At present no proven treatment exists for human coronavirus EMC. Because the virus succeeds in multiplying by hijacking cellular processes initiated in response to infection, the scientists searched for drugs that might target these cellular responses, and in so doing stop the virus from reproducing.
The researchers mentioned that this same approach is already being tested in influenza treatment. Drugs that reduce the body's excessive inflammatory reaction to the flu virus have therapeutic benefit.
The scientists obtained a rapid, comprehensive assessment of the new coronavirus's infective strategies by creating a global profile of how it disrupts gene transcription, the process by which DNA is copied into RNA for subsequent translation into proteins.
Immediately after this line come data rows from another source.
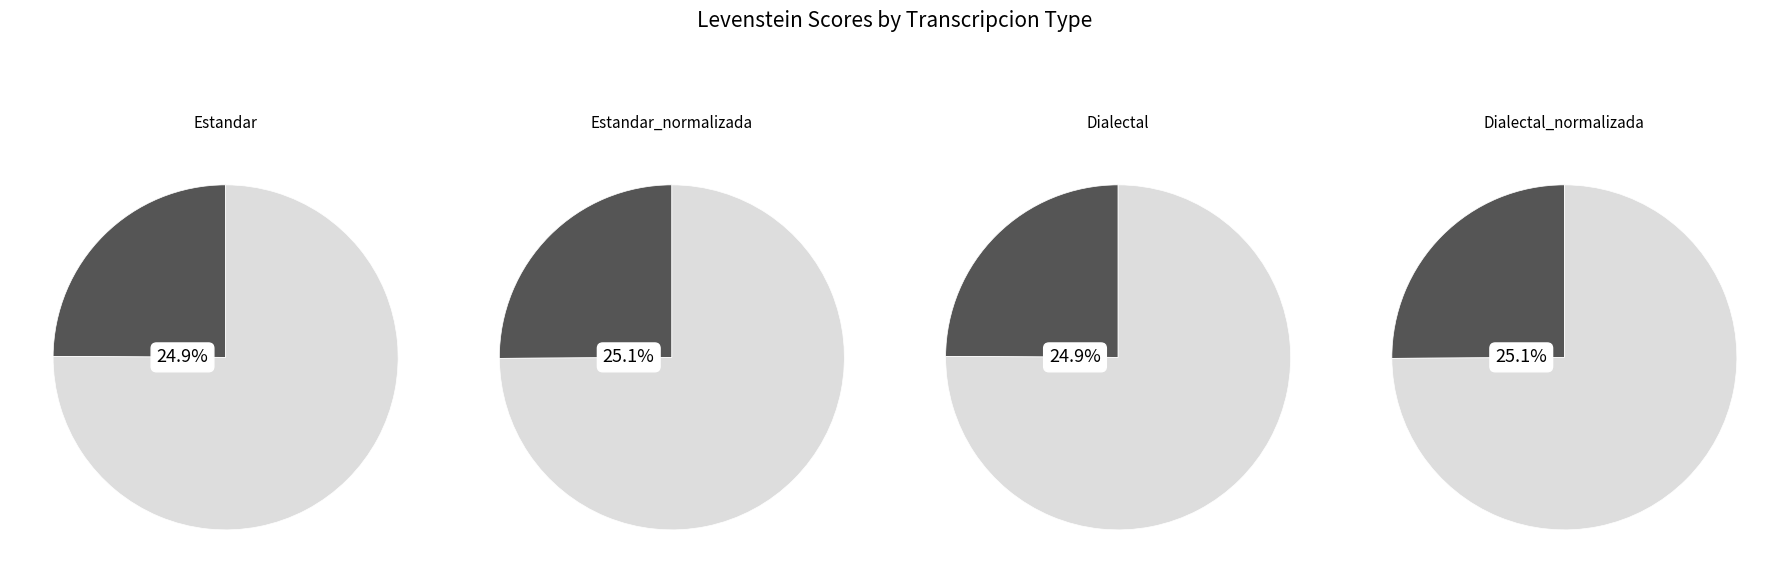

Does Estandar_normalizada represent more than half of the total?

No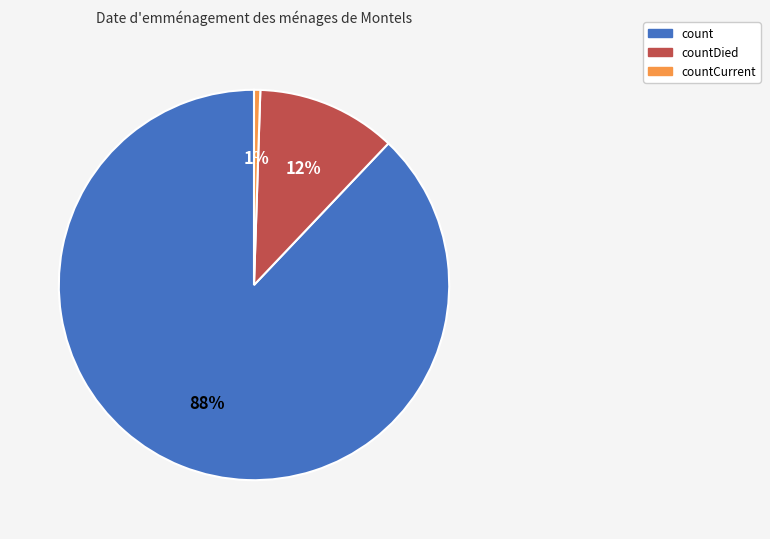

How many segments does this pie chart have?

3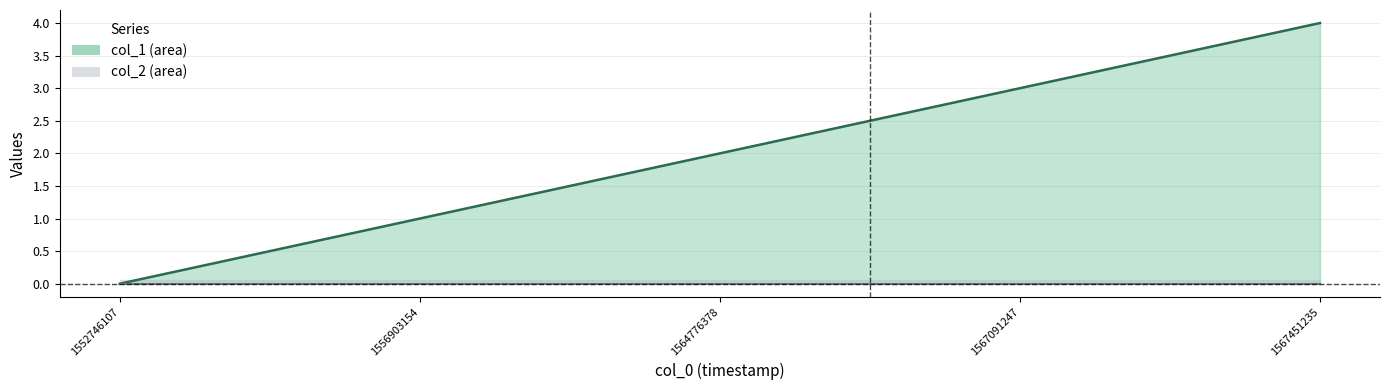

Which has a higher value, 1564776378 or 1567091247?

1567091247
They analyzed this extensive data with computer programs that predict which current drugs might be re-purposed to correct the body's virus-co-opted immune response.
The method could have widespread applications in fighting future dangerous viruses.
"Such an approach has the advantage of accelerating treatment availability, which could be crucial in case of an outbreak of an emerging pathogen," Josset said.
Katze concurred, "Laurence and others in our group are developing new computational approaches to efficiently exploit information about the gene expression profiles induced by existing drugs and small molecules. Our goal is to quickly identify drugs that can modify specific host responses to virus infection."
In the case of human coronavirus EMC, the approach yielded two promising possibilities. The analysis suggested that the early and sustained changes in lung cell gene regulation could be reverted by four types of kinase inhibitor and one kind of glucocorticoid.
Additional studies are necessary, the researcher said, to determine the safety, effectiveness and required dosages of these drugs in treating human coronavirus EMC.
What this study highlights, Josset said, is the advantages of fast, automated analysis of the transcriptome (all the messenger RNAs transcribed from the genome) of the infected cells.
"This method globally and efficiently characterizes the host response to emerging pathogens," Josset said. Data on the basic properties of a new virus and its interactions with host cells can usually be collected speedily. It takes, on average, between two weeks to a month after the virus has been identified and isolated.
The gene expression data obtained from the analysis of human coronavirus EMC infection, she said, was so robust that it "provides a plethora of data to mine for further understanding and ideas to test about the new virus."
"Because," she added, "host response profiles also can be used to quickly identify possible treatment strategies, we anticipate that generating such profiles will become a general strategy for rapid characterization of future emerging viruses."
Katze noted, "The emergence of new viruses, such as the H7N9 influenza virus in China, will continue to be a threat to public health. Devising new strategies to rapidly identify effective antiviral drugs is a high priority."
In addition to Josset and Katze, the other researchers on the project were Vineet D. Menachery, Lisa E. Gralinski, Sudhakar Agnihothram, Boyd L. Yount, Rachel L. Graham, and Ralph S. Baric, all of the University of North Carolina at Chapel Hill, and Pavel Sova and Victoria S. Carter, both of the UW.
The project was funded in part by the National Institute of Allergy and Infectious Diseases of the National Institutes of Health, contract HHSN272200800060C and grant U54AI081680.